La viande : miroir du statut social dans une société carniste

Excellente analyse d'une publicité: I Am Man (de Burger King) par la communauté Je suis une pub spéciste ;)


Les arguments éthiques (mais aussi environnementaux, sanitaires, économiques...) en faveur de l'abolition de la viande sont très solides et les alternatives ne manquent pas ; mais attaquer la légitimité de la viande implique de remettre en question une pratique valorisée socialement, qui évoque en nous des sentiments et des significations sociales importantes.

Quelles sont ces significations?
Réactualiser son appartenance au genre dominant :

-La consommation de viande est une pratique profondément genrée. Dans l'imaginaire collectif, la consommation de viande est associée à la figure masculine, à la virilité, puissance, prédation, domination...

Pour un homme, consommer de la viande (surtout s'il s'agit de viande rouge) revient à actualiser son statut de dominant au sein des relations sociales "genrées". Ainsi, un homme végétarien a de chances de voir son identité masculine remise en question, faire l'objet de moqueries. Il est sous entendu qu'un "vrai" homme, lui, ne peut avoir qu'une alimentation carnée. C'est bien le statut du mâle dominant qui est en jeu!

"À la domination est aussi généralement associée la volupté du bon vivant ; son refus, en tout cas, évoque la pénitence, la mortification, l'abstinence : les végétarien-ne-s sont presque toujours décrit-e-s comme tristounet-te-s, ascétiques, mystiques (l'abstinence), sèc-he-s, nerveux/ses, maigres, voire amorphes (légumes), féminin-e-s ou efféminé-e-s, passifs/ves... Eux/elles ne dominent pas la mort en la donnant, et ressemblent plutôt à ces « déchets malsains » que sont les proies."

Cette pression "viriliste" joue probablement un rôle dans la sous représentation du genre masculin au sein du mouvement "animaliste". En effet, refuser la consommation de viande est davantage toléré socialement pour le genre féminin que pour le genre masculin. Sans doute que certains hommes ne souhaitent pas s'exposer à la pression et au jugement social, et renoncent ainsi (probablement inconsciemment) à devenir végétarien et à s'exprimer ouvertement en faveur de la cause animale.


-La consommation de viande permet donc une identification au genre dominant, mais elle permet également une réactualisation de l'appartenance à l'espèce dominante : consommer un animal tué exprès pour l'occasion c'est se rassurer au sujet de la place centrale de l'espèce humaine parmi les autres.
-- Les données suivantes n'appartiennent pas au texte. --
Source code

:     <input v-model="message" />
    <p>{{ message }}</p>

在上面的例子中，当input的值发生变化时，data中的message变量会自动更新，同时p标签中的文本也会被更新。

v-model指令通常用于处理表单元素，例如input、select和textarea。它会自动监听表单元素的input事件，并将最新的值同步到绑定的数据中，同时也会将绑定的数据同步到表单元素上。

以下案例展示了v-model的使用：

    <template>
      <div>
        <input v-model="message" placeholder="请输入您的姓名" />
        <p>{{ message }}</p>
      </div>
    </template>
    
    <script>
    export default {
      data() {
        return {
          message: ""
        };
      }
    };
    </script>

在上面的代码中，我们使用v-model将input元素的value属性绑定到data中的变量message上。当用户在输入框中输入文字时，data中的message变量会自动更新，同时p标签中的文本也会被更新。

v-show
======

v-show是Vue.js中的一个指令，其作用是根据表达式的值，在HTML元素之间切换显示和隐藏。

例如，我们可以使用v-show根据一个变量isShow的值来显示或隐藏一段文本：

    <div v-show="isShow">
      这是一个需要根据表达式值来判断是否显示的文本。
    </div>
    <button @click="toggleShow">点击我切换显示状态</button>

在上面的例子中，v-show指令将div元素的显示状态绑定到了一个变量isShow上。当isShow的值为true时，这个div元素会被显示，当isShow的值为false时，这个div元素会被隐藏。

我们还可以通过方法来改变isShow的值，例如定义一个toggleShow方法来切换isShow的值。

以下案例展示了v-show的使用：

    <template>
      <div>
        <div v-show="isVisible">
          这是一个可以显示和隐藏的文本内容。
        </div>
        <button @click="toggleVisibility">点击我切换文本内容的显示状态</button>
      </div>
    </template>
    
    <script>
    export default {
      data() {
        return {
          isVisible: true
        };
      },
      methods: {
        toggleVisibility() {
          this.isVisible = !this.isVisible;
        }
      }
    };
Renoncer à cette place au centre du monde peut être perçu comme une trahison envers sa propre espèce, une sorte de folie anti-humaniste...

"En mangeant la viande placée au centre de la table, chacun se rassure sur sa propre qualité de dominant, sur sa place parmi ses proches et au sein de la société qui lui a accordé ce pouvoir de tuer.


-Cette publicité affiche un mépris explicite envers le genre féminin et le végétarisme :

"I'm way too hungry to settle for chick food!" : J'ai bien trop faim pour me contenter de nourriture de gonzesse! (chick signifiant également "poussin"...)

"Wave tofu bye-bye! Now it's for Whopper beef I reach" : Adieu tofu ! C'est le burger de boeuf que je veux.

L'identification entre genre masculin et prédation est également très présente :
"I am man, hear me roar" : Je suis un homme, entends mes rugissements.
"I'm going on the prowl, for a Texas Double Whopper!" : Je pars à la chasse au burger.

On distingue ainsi les deux aspects du carnosexisme hétéronormé : confusion entre femmes et viande (tous deux objets appropriables et consommables), et association du genre masculin à la prédation, c'est à dire au statut dominant (on chasse un morceau de viande tout comme on "chasse la femelle").


-On perçoit ainsi toute la bassesse des stratégies publicitaires, qui jouent bien souvent sur la peur de l'exclusion et les stéréotypes de genre pour susciter un comportement d'achat. Cette publicité ne nous vend pas un burger mais un statut social valorisé (de genre et d'espèce).


-On comprend alors en quoi remettre en question la consommation de viande (et l'exploitation animale de manière générale) pose problème pour la plupart des individus : cela revient à renoncer à un statut (double dans le cas du genre masculin) dont la signification sociale est très importante. 


Si l'abolition de la viande parait inconcevable pour bon nombre de personnes, c'est que ce produit a une signification forte ; l'idéologie carniste entretient un système de représentations positives autour des produits carnés, d'où dérivent de nombreux intérêts personnels et sociaux relatifs à leur consommation.